CUPLIKAN DOKUMEN:
Konflik agraria yang terjadi di Kawasan Hutan Laposo Niniconang yang terletak di Desa Umpungeng, Kecamatan Lalabata, Kabupaten Soppeng antara petani yang mendiami dan menguasai lahan secara turun temurun dengan negara sudah berlangsung lama.
Konflik ini kembali memakan korban dari pihak warga, dua warga kembali ditetapkan sebagai tersangka karena mengambil atau menebang kayu dalam areal hutan lindung. Warga mengklaim kepemilikan serta penguasaan lahan yang diwarisi turun temurun dan digarap jauh sebelum republik ini lahir.
Sementara di sisi lain sejak ditetapkan sebagai kawasan hutan lindung oleh pemerintah otomatis seluruh aktivitas penebangan kayu dalam lahan petani dinyatakan ilegal dan diancam pidana sekalipun sebatas untuk memenuhi kebutuhan pokok seperti membangun rumah serta untuk keperluan sehari-hari.

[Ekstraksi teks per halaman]
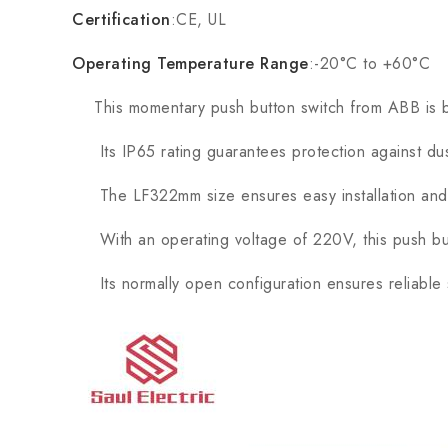
Certification
:CE, UL
Operating Temperature Range
:-20°C to +60°C
This momentary push button switch from ABB is built w
Its IP65 rating guarantees protection against dust 
The LF322mm size ensures easy installation and vis
With an operating voltage of 220V, this push butto
Its normally open configuration ensures reliable s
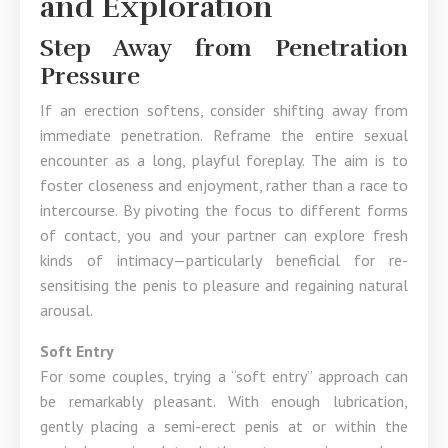
and Exploration
Step Away from Penetration
Pressure
If an erection softens, consider shifting away from
immediate penetration. Reframe the entire sexual
encounter as a long, playful foreplay. The aim is to
foster closeness and enjoyment, rather than a race to
intercourse. By pivoting the focus to different forms
of contact, you and your partner can explore fresh
kinds of intimacy—particularly beneficial for re-
sensitising the penis to pleasure and regaining natural
arousal.
Soft Entry
For some couples, trying a “soft entry” approach can
be remarkably pleasant. With enough lubrication,
gently placing a semi-erect penis at or within the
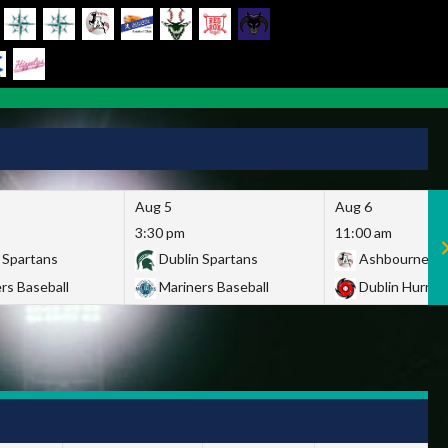
Aug 5
Aug 6
3:30 pm
11:00 am
 Spartans
Dublin Spartans
Ashbourne Gi
rs Baseball
Mariners Baseball
Dublin Hurric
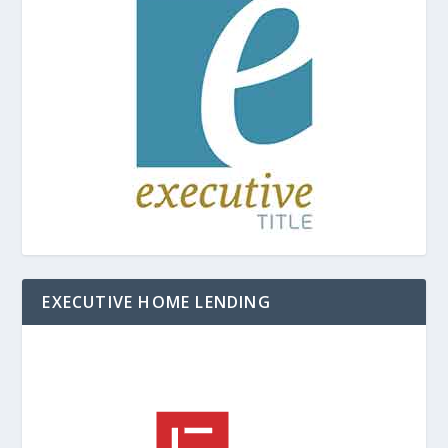
EXECUTIVE HOME LENDING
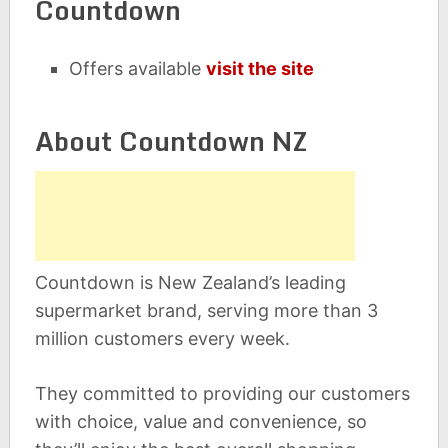
Countdown
Offers available
visit the site
About Countdown NZ
Countdown is New Zealand’s leading
supermarket brand, serving more than 3
million customers every week.
They committed to providing our customers
with choice, value and convenience, so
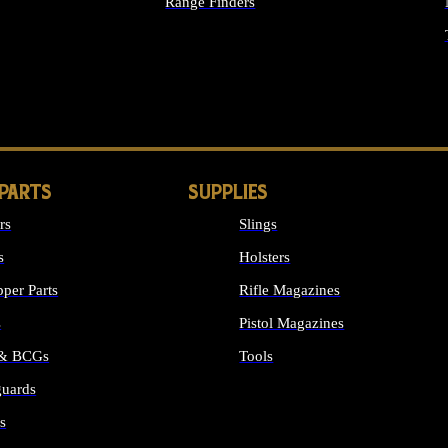
Range Finders
IGHTS
 PARTS
SUPPLIES
rs
Slings
s
Holsters
per Parts
Rifle Magazines
s
Pistol Magazines
 & BCGs
Tools
uards
ALL SUPPLIES
s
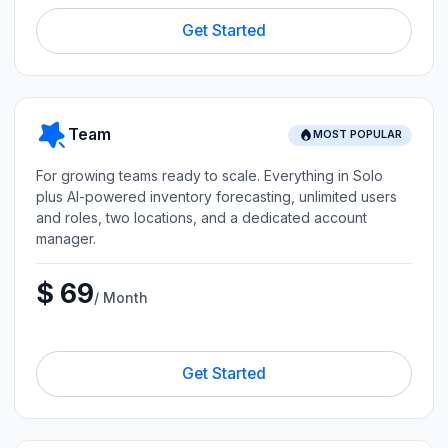
Get Started
Team
MOST POPULAR
For growing teams ready to scale. Everything in Solo
plus AI-powered inventory forecasting, unlimited users
and roles, two locations, and a dedicated account
manager.
$ 69
/ Month
Get Started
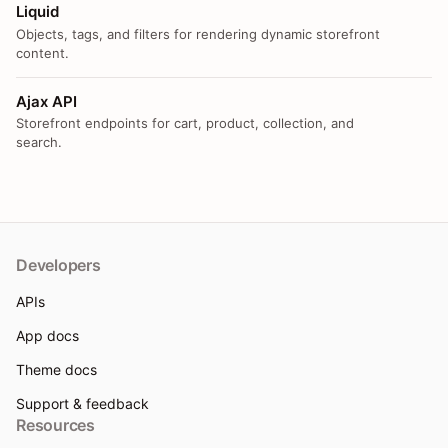
Liquid
Objects, tags, and filters for rendering dynamic storefront
content.
Ajax API
Storefront endpoints for cart, product, collection, and
search.
Developers
APIs
App docs
Theme docs
Support & feedback
Resources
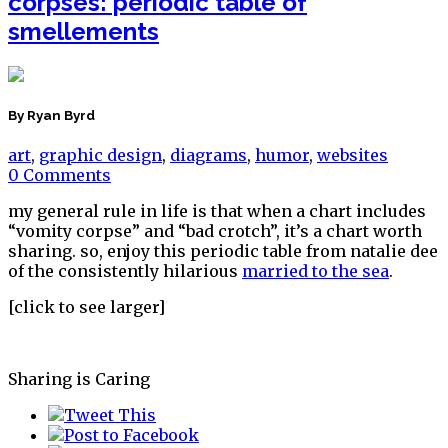
corpses: periodic table of
smellements
By Ryan Byrd
art
,
graphic design
,
diagrams
,
humor
,
websites
0 Comments
my general rule in life is that when a chart includes
“vomity corpse” and “bad crotch”, it’s a chart worth
sharing. so, enjoy this periodic table from natalie dee
of the consistently hilarious
married to the sea
.
[click to see larger]
Sharing is Caring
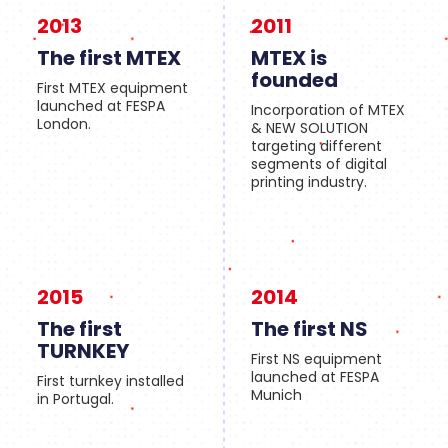
2013
2011
The first MTEX
MTEX is
founded
First MTEX equipment
launched at FESPA
Incorporation of MTEX
London.
& NEW SOLUTION
targeting different
segments of digital
printing industry.
2015
2014
The first
The first NS
TURNKEY
First NS equipment
launched at FESPA
First turnkey installed
Munich
in Portugal.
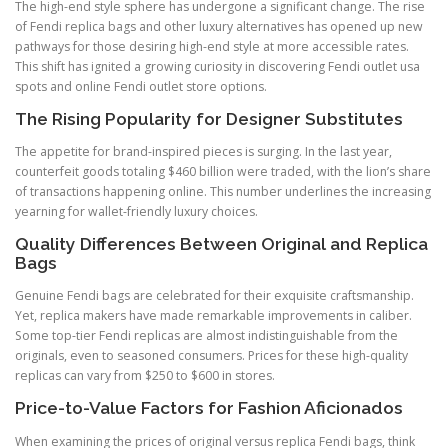
The high-end style sphere has undergone a significant change. The rise
of Fendi replica bags and other luxury alternatives has opened up new
pathways for those desiring high-end style at more accessible rates.
This shift has ignited a growing curiosity in discovering Fendi outlet usa
spots and online Fendi outlet store options.
The Rising Popularity for Designer Substitutes
The appetite for brand-inspired pieces is surging. In the last year,
counterfeit goods totaling $460 billion were traded, with the lion’s share
of transactions happening online. This number underlines the increasing
yearning for wallet-friendly luxury choices.
Quality Differences Between Original and Replica
Bags
Genuine Fendi bags are celebrated for their exquisite craftsmanship.
Yet, replica makers have made remarkable improvements in caliber.
Some top-tier Fendi replicas are almost indistinguishable from the
originals, even to seasoned consumers. Prices for these high-quality
replicas can vary from $250 to $600 in stores.
Price-to-Value Factors for Fashion Aficionados
When examining the prices of original versus replica Fendi bags, think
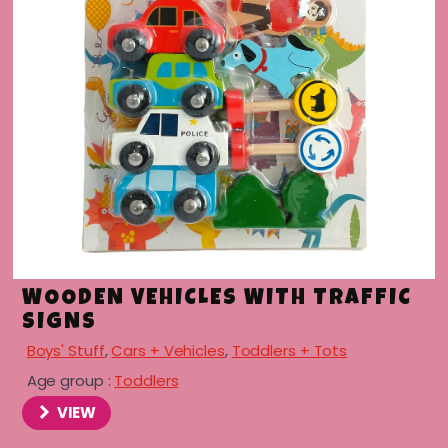
menu
WOODEN VEHICLES WITH TRAFFIC
SIGNS
Boys' Stuff
,
Cars + Vehicles
,
Toddlers + Tots
Age group :
Toddlers
VIEW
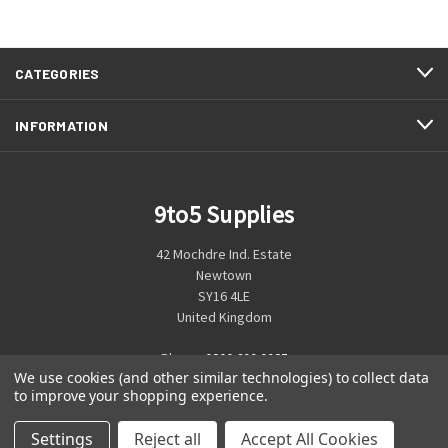
CATEGORIES
INFORMATION
9to5 Supplies
42 Mochdre Ind. Estate
Newtown
SY16 4LE
United Kingdom
Phone:
0800 699 0925
We use cookies (and other similar technologies) to collect data
to improve your shopping experience.
Settings
Reject all
Accept All Cookies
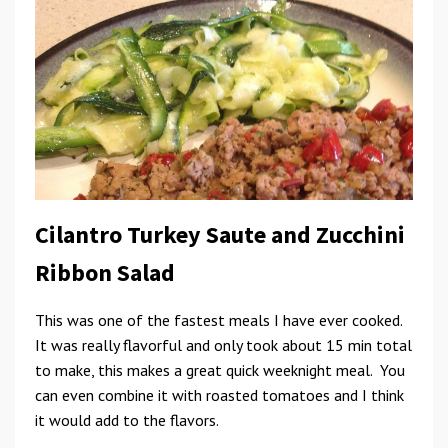
Cilantro Turkey Saute and Zucchini
Ribbon Salad
This was one of the fastest meals I have ever cooked.
It was really flavorful and only took about 15 min total
to make, this makes a great quick weeknight meal. You
can even combine it with roasted tomatoes and I think
it would add to the flavors.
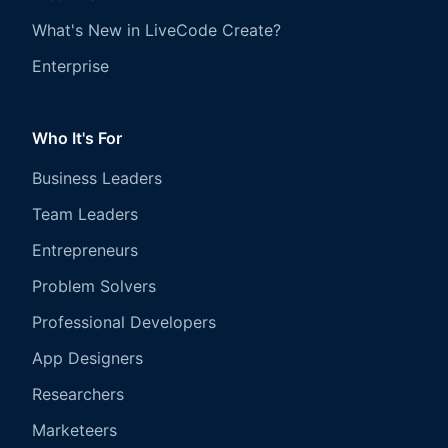
What's New in LiveCode Create?
Enterprise
Who It's For
Business Leaders
Team Leaders
Entrepreneurs
Problem Solvers
Professional Developers
App Designers
Researchers
Marketeers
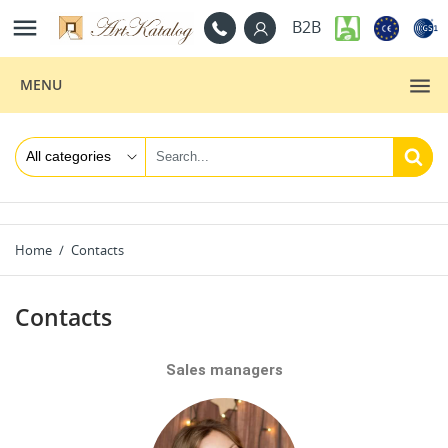

B2B
MENU
Home
Contacts
Contacts
Sales managers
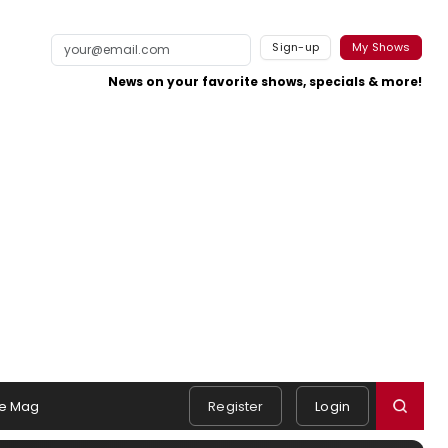
Sign-up
My Shows
News on your favorite shows, specials & more!
e Mag
Register
Login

PETUNJUK TUGAS:
Jawablah pertanyaan berikut berdasarkan teks tentang konflik agraria di Kawasan Hutan Laposo Niniconang.
1. Di desa mana kawasan hutan tersebut terletak?
2. Berapa warga yang kembali ditetapkan sebagai tersangka?
3. Aktivitas apa yang otomatis dinyatakan ilegal sejak kawasan itu ditetapkan sebagai hutan lindung?
Materi di atas tidak perlu dipakai.

PENYELESAIAN MASALAH:
1. Desa Umpungeng, Kecamatan Lalabata, Kabupaten Soppeng.
2. Dua warga.
3. Seluruh aktivitas penebangan kayu dalam lahan petani.